Набросок города

Владивосток: освоение пейзажа зоной

С градостроительной точки зрения самое примечательное в этом городе — это его план. Я не знаю больше такого большого города без прямых улиц. Так может выглядеть план средневекового испанского или шотландского борго, но не современный крупный город. Его улицы стекают с гор как бесчисленные речки и ручьи, следуя падению рельефа, и если бы на них стояли каменные дома с террасами, а между ними поднимались лестницы, то цены бы ему не было. Но на них стоят хрущевки и брежневские пластины, и это смотрится иначе.

Текст: Григорий Ревзин

Фото: Эмин Джафаров, Коммерсантъ

Фото: Эмин Джафаров, Коммерсантъ

Этот текст — часть проекта «Портреты русской цивилизации», в котором Григорий Ревзин рассказывает, как возникли главные города России, как они развивались, как выглядят сейчас и почему так вышло.

Рабочее задание 1> Перепишите дословно фрагмент очерка о Владивостоке от слов «Набросок города» до слов «пластины, и это смотрится иначе.».
Рабочее задание 2> Назовите все темы, которые, согласно последнему предложению очерка о Владивостоке, освещает Григорий Ревзин в проекте «Портреты русской цивилизации».
Приведенный далее перечень для работы не понадобится.

Исходные данные>

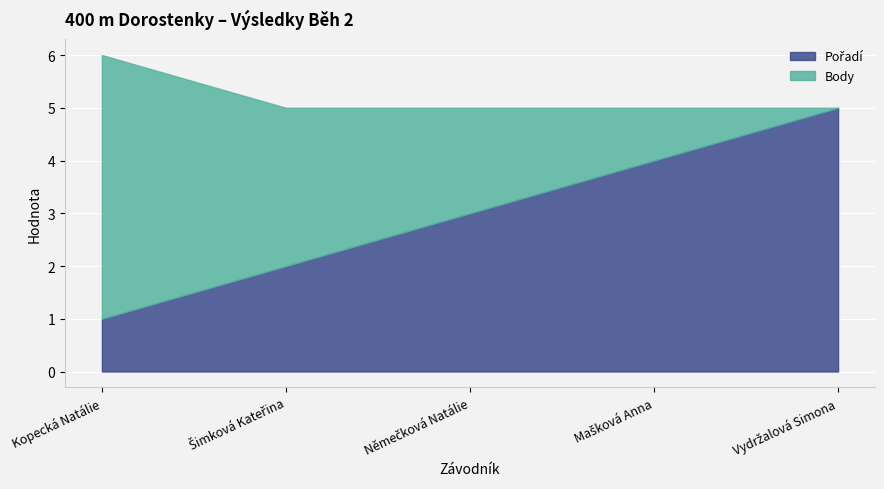

What is the value of the Body point at the 4th from the left?

1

Решение упражнения 1>
Набросок города

Владивосток: освоение пейзажа зоной

С градостроительной точки зрения самое примечательное в этом городе — это его план. Я не знаю больше такого большого города без прямых улиц. Так может выглядеть план средневекового испанского или шотландского борго, но не современный крупный город. Его улицы стекают с гор как бесчисленные речки и ручьи, следуя падению рельефа, и если бы на них стояли каменные дома с террасами, а между ними поднимались лестницы, то цены бы ему не было. Но на них стоят хрущевки и брежневские пластины, и это смотрится иначе.

Решение упражнения 2>
- как возникли главные города России
- как они развивались
- как они выглядят сейчас
- почему так вышло